Of the two irTree itself is short, handing of its work to irSC, which pattern matches on a variable of type SC, this seems to be the case tree representation of the TT terms generated by simplifyCasedef earlier. irSC is pretty involved and looks like it is handeling a lot of special cases. A better understanding of the case trees is probably necessary to understand what is happening in irSC and why.

irTerm on the other hand handles conversions of TT terms, handling App, P, V, Bind, Proj, Constant, TType, Erased and Impossible constructors. The latter three are mapped directly to LNothing, transformations for P, V, Bind, Proj and Constant seem pretty straight-forward, however, the App case is very involved, it unApplys the application and has about 20 different pattern matches on the P constructor alone.

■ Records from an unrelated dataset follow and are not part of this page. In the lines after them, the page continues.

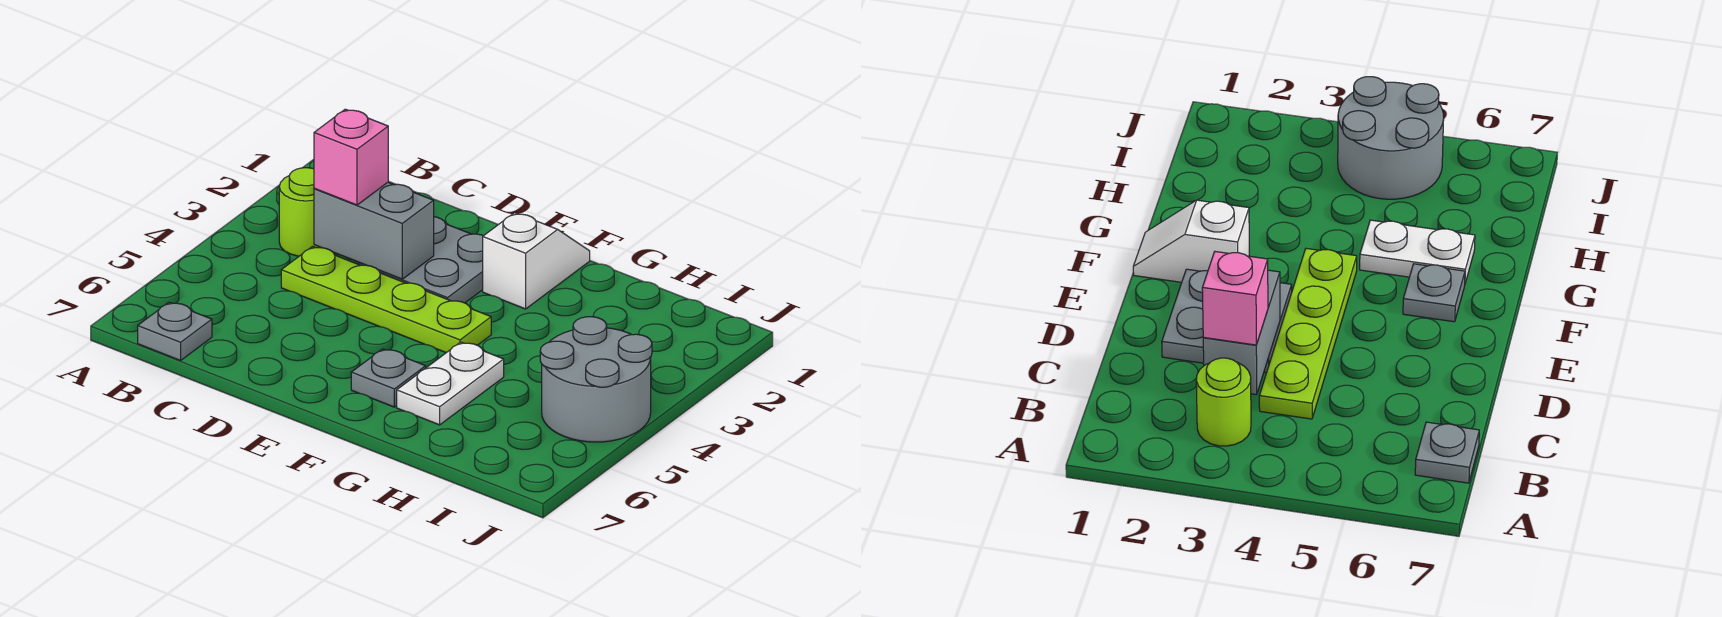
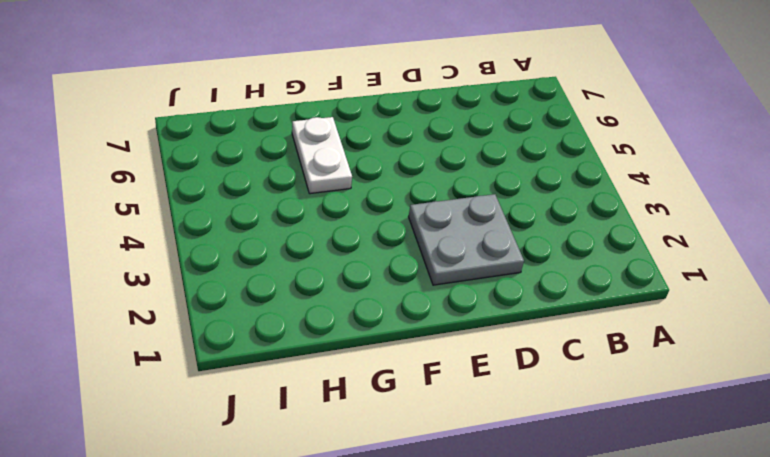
none -> lime 1x1 round brick [279,168,321,256]
none -> grey 1x1 plate [138,302,212,360]

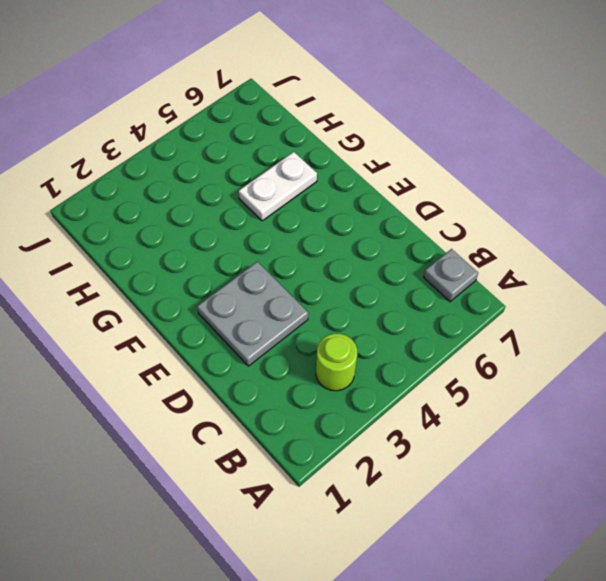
none -> lime 1x4 plate [281,247,491,353]
none -> white 1x2 slope [483,213,590,309]

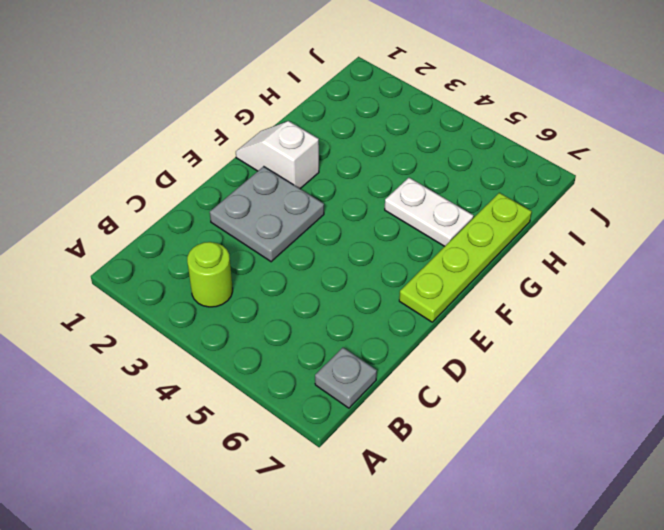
lime 1x4 plate [399,193,532,322] -> lime 1x4 plate moved to [281,247,491,353]
none -> grey 1x1 plate [351,349,426,407]
none -> grey 2x2 round brick [540,317,652,442]

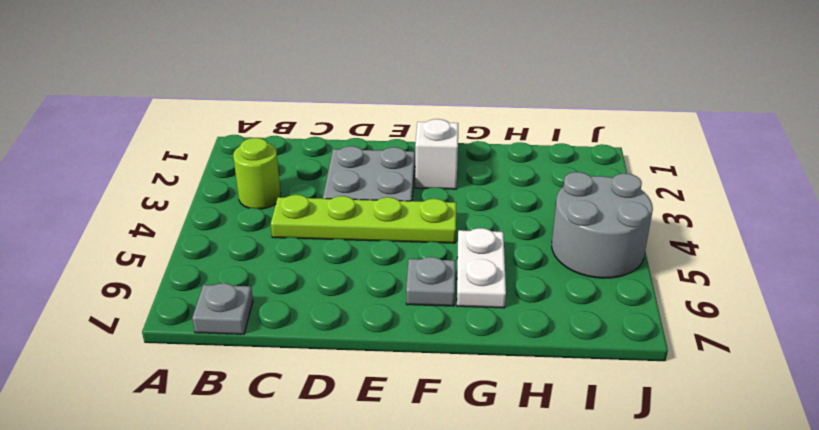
none -> grey 1x2 brick [314,182,434,279]
none -> pink 1x1 brick [314,109,388,205]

Nevertheless mkDecls and the functions it calls handle the transformation from TT to LDecl - some complications along these lines should have been expected ;).

Further processing

Returning to the compile function, the inlineAll function from IRTS/LangOpts.hs is invoked on our LDecls, which, for all LDecls basically searches for LApp constructs (so function applications), checks a number of conditions to see that these are inlineable, invents fresh names for the variables and replaces the application with the function body.

Next allocUnique and addTags make some tranforms to maintain unique names (?) and tag constructors(?). In there liftAll does lambda lifting for all LDecls, the work horse here seems to be the lift function in IRTS/Lang.hs. So this innocent looking step does the transformation from IR_case to IR_lift, all the while the data type is still LDecl.

Next up is a call to defunctionalise which turns LDefs into DDefs, this is the representation of IR_defunc where all function applications are fully applied and first order. DDefs is a Ctxt around DDecl, which looks pretty similar to LDecl (some cases have been simplified, I suppose). Next, DDefs are inlineed, as far as I can tell this does not do anything at the moment.

The next call is to simplifyDefs which turns the DDefs into SDefs, where SDefs are definitions in the simplified language defined in IRTS/Simplified.hs, I think this corresponds to IR_ANF, xthe simplest of the intermediate languages.

With this we're pretty much through the intermediate language generation and return a CodegenInfo, which contains the simplified (c, IR_ANF), defunctionalized (defuns IR_defun) and lifted (tagged, IR_lift) representations.